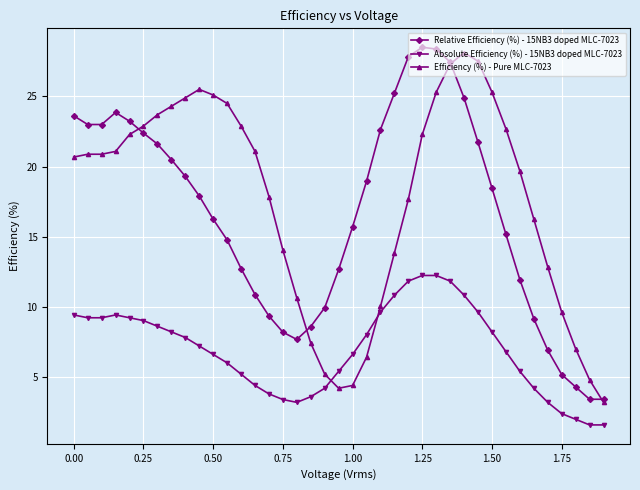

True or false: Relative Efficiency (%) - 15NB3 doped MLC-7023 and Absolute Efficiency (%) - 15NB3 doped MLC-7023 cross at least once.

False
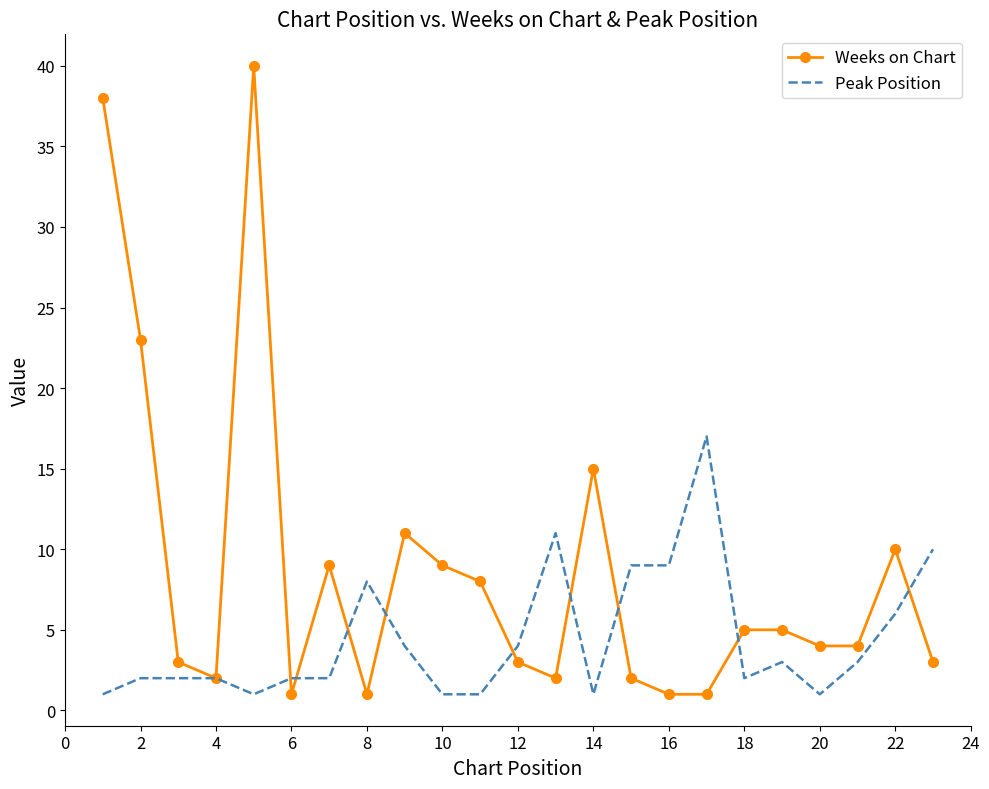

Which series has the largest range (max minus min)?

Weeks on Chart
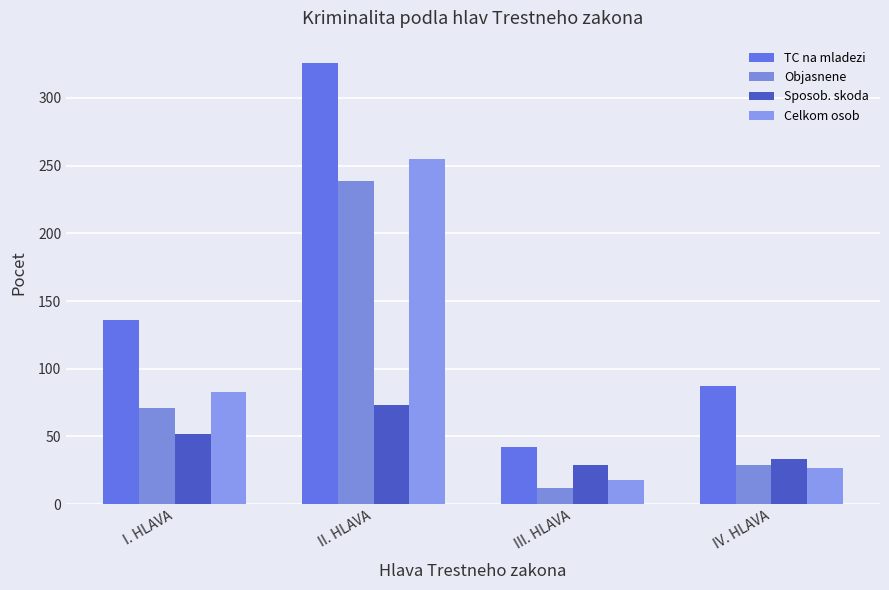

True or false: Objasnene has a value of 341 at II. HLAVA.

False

+===+

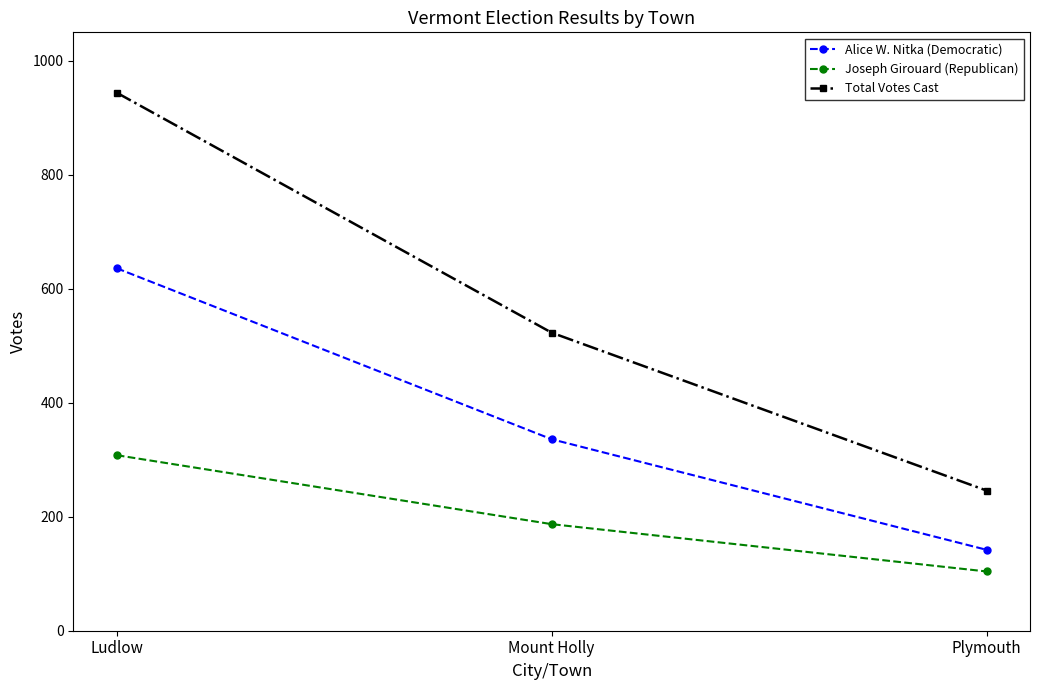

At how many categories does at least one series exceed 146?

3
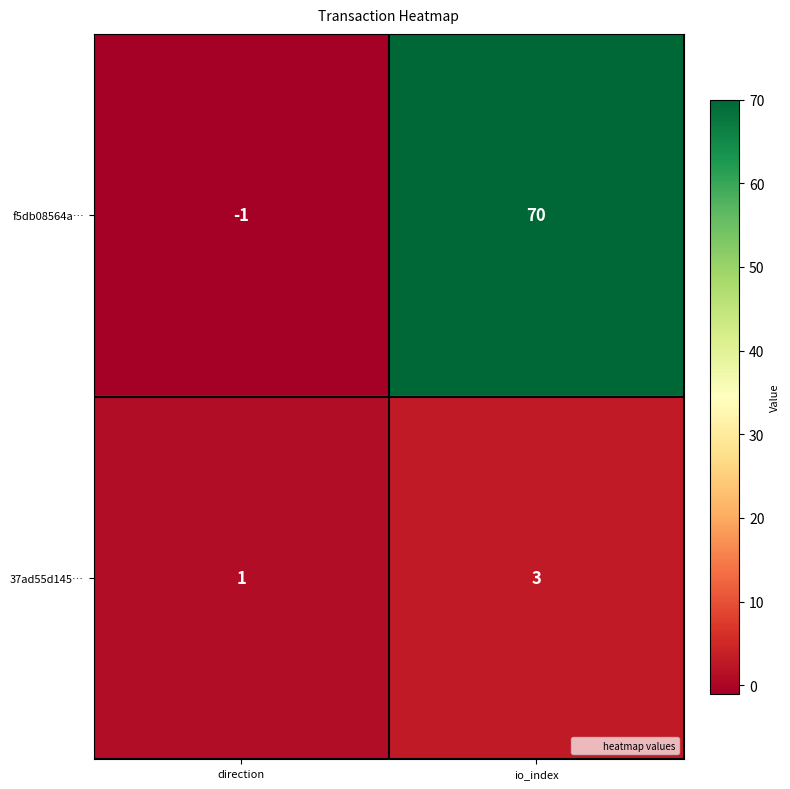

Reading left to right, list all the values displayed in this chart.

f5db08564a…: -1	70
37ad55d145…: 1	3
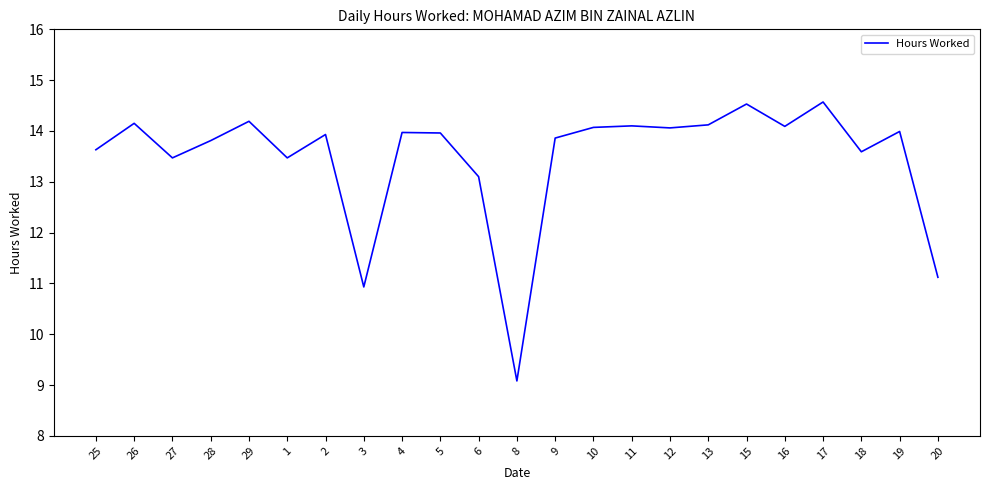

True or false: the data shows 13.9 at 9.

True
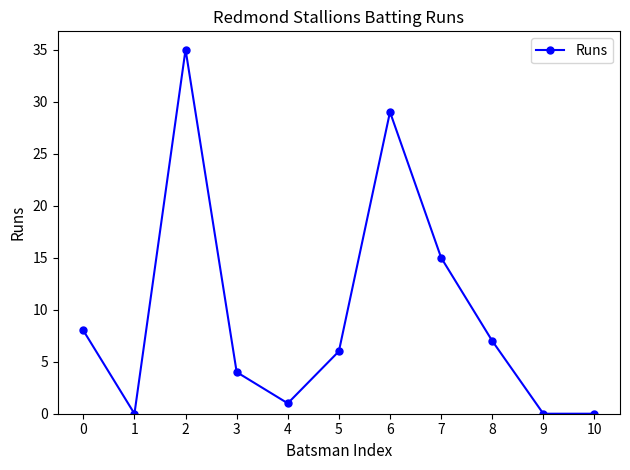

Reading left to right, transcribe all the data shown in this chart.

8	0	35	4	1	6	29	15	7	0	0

+===+

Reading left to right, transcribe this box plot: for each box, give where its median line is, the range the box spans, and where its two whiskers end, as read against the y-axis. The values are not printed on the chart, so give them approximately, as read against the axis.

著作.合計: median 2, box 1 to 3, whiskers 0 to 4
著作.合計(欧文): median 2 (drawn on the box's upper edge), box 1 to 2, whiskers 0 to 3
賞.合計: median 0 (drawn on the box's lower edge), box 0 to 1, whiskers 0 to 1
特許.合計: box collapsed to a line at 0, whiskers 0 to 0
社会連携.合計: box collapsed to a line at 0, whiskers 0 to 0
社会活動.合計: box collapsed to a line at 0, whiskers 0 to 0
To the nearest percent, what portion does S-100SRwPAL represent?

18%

+===+

* _Exercise details_: Copy out the listing between the lines holding "True or false: Relative" and "True or false: Objasnene", inclusive, leaving the pictures out of your answer.

* _Response to this exercise_:
True or false: Relative Efficiency (%) - 15NB3 doped MLC-7023 and Absolute Efficiency (%) - 15NB3 doped MLC-7023 cross at least once.

False

Which series has the largest range (max minus min)?

Weeks on Chart

True or false: Objasnene has a value of 341 at II. HLAVA.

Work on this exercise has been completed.